UK Leader Mounts Last-Ditch Bid to Win Brexit Deal Backing

Jill Lawless READ TIME: 2 MIN.

British Prime Minister Theresa May planned to tell lawmakers Monday that she has received further assurances about her Brexit deal from the European Union, in a last-ditch attempt to stave off a crushing defeat for the unpopular agreement.

May is due to make a statement in the House of Commons on the eve of a vote set for Tuesday in Parliament on her EU divorce deal.

May argues that defeating the deal could open the way for pro-EU legislators to block Brexit, with "catastrophic" results for Britons' faith in democracy.

The country voted by 52 percent to 48 percent in a 2016 referendum to leave the 28-nation bloc.

In a speech Monday at a factory in the central England city of Stoke-on-Trent, May plans to say that "people's faith in the democratic process and their politicians would suffer catastrophic harm" if her deal is rejected and Brexit is abandoned.

"We all have a duty to implement the result of the referendum," May will say, according to extracts released in advance by her office.

Britain and the EU reached a hard-won divorce deal in November, but the agreement has run aground in the U.K. Parliament. May postponed a vote on the deal in December to avoid a resounding defeat, and there are few signs the deal has picked up much support since then.

Several previously opposed legislators have swung behind the agreement in the last few days, but they remain outnumbered by those determined to vote against it.

Defeat on Tuesday would throw Brexit plans into disarray, weeks before the U.K. is due to leave the bloc on March 29.

Without a deal, Britain faces an abrupt break from the EU, a scenario economists warn could batter the economy and bring chaotic scenes at borders, ports and airports.

If May's deal is rejected, she has until the following Monday to come back to Parliament with a new proposal.

So far, May has refused publicly to speculate on a possible "Plan B."
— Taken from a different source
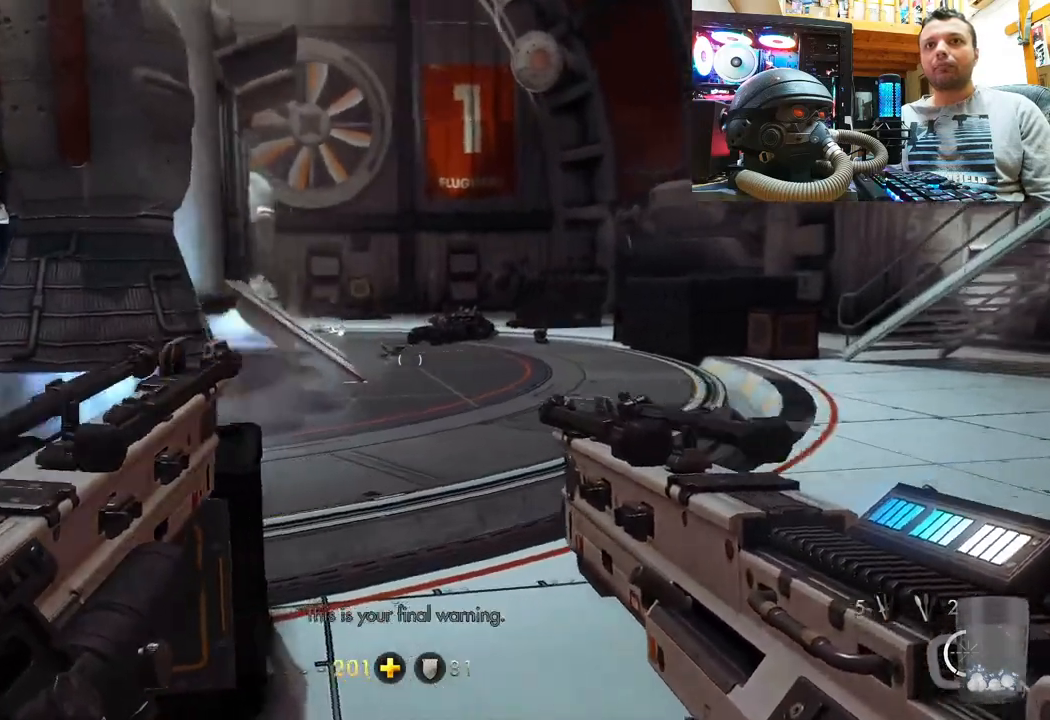
{"buttons": [], "left_stick": "right", "right_stick": "left", "events": [[233, "right_stick", "center"], [367, "right_stick", "left"]]}
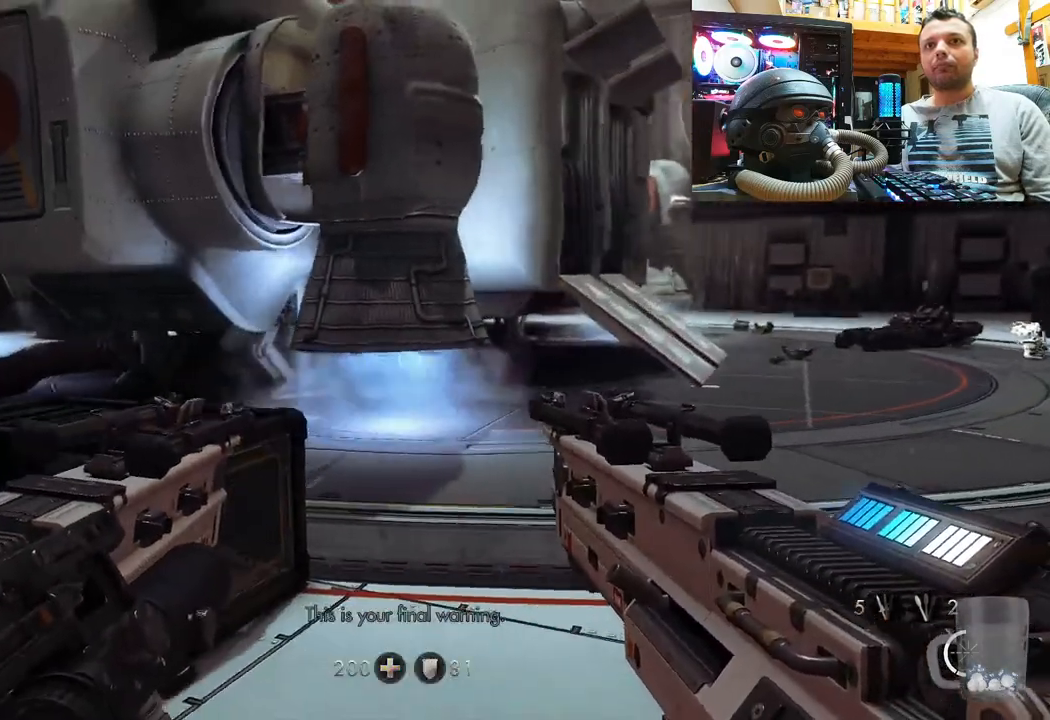
{"buttons": [], "left_stick": "up", "right_stick": "up-left", "events": [[283, "left_stick", "up"], [350, "right_stick", "up-left"]]}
Some lawmakers are exploring ways to use parliamentary procedure to wrest control of the Brexit process from the government, so that lawmakers by majority vote could specify a new plan for Britain's EU exit.

But with no clear majority in Parliament for any single alternate course, there is a growing chance that Britain may seek to postpone its departure date while politicians work on a new plan.